За эти три дня двухэтажный дом туго уплотнился вновь поступившими больными. Вместо пучеглазого Дешевого и лысого офицера, выбывших из лазарета, в маленькой комнатке Николая Реброва пять человек тяжко больных.
И вот, среди ночи — изразцовая печь не печь, изразцовая белая печь — их белая комната, там, под Лугой. Конечно так: отец, мать, сестренка, все пьют чай. И он, Николай, пьет чай. Что ж тут удивительного? И что-то удивительного есть, но оно в глубине, в провалах, какие-то горькие туманы мешают удивиться.
— Коля, твой чай остыл, — говорит мать.
— Сейчас, мама, погоди, погоди, сейчас, — вот он расхохочется, вот вспомнит, захохочет иль заплачет.
И так все просто, тихо. Отец плывет, утонул в газетном листе, как в море. Хочется обнять его, приласкаться. Тихо, хорошо и на сердце тихо.
— Пожар, пожар! — Это какой-то хулиган, мерзавец промчался мимо их белой комнаты, там, под Лугой. Хулиган кричит: — Пожар, пожар! — и сразу блеск.
Николай Ребров вскочил. И все вскочили: темно.
— Огня! Свету! Мы горим!
Шум, беготня, крики, изразцовая печь. Нет изразцовой печи, все изразцовая печь, все гвалт, костер и пламя…
— Скорей! Выносите скорей! Тише, осторожней.

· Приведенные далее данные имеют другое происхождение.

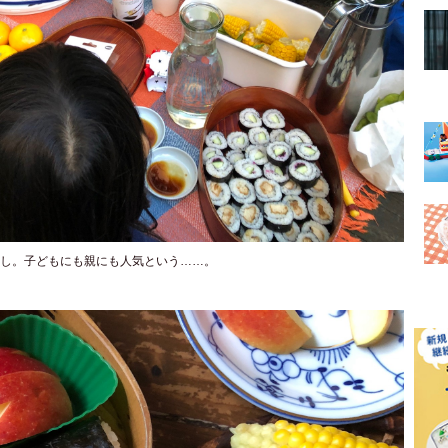
し。子どもにも親にも人気という……。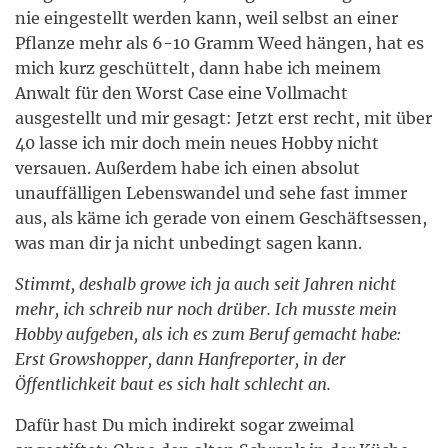
nie eingestellt werden kann, weil selbst an einer
Pflanze mehr als 6-10 Gramm Weed hängen, hat es
mich kurz geschüttelt, dann habe ich meinem
Anwalt für den Worst Case eine Vollmacht
ausgestellt und mir gesagt: Jetzt erst recht, mit über
40 lasse ich mir doch mein neues Hobby nicht
versauen. Außerdem habe ich einen absolut
unauffälligen Lebenswandel und sehe fast immer
aus, als käme ich gerade von einem Geschäftsessen,
was man dir ja nicht unbedingt sagen kann.
Stimmt, deshalb growe ich ja auch seit Jahren nicht
mehr, ich schreib nur noch drüber. Ich musste mein
Hobby aufgeben, als ich es zum Beruf gemacht habe:
Erst Growshopper, dann Hanfreporter, in der
Öffentlichkeit baut es sich halt schlecht an.
Dafür hast Du mich indirekt sogar zweimal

— Этого, этого, этого!.. Ну!!
— Бегите!.. Зовите!.. Телефон! Телефон!..
И в самую больную точку, в мозг.
— Закрывайте шубой… Закрывайте одеялом…
— Сестрица! Куда?
— На улицу, пока на улицу… Ну!..
Горел первый этаж лазарета, горел второй этаж, горели гробы, крыша, снег, горели больные, забытые в доме, горел костром мозг Николая Реброва.
— Маама…
В огненном окне замотался призрак, спрыгнул вниз, в смерть; от обуглившихся членов зашипел вспотевший снег.
Кто-то едет, скачет, еще, еще. Холодная струя воды крепко ударила в дым, в пар, в стену.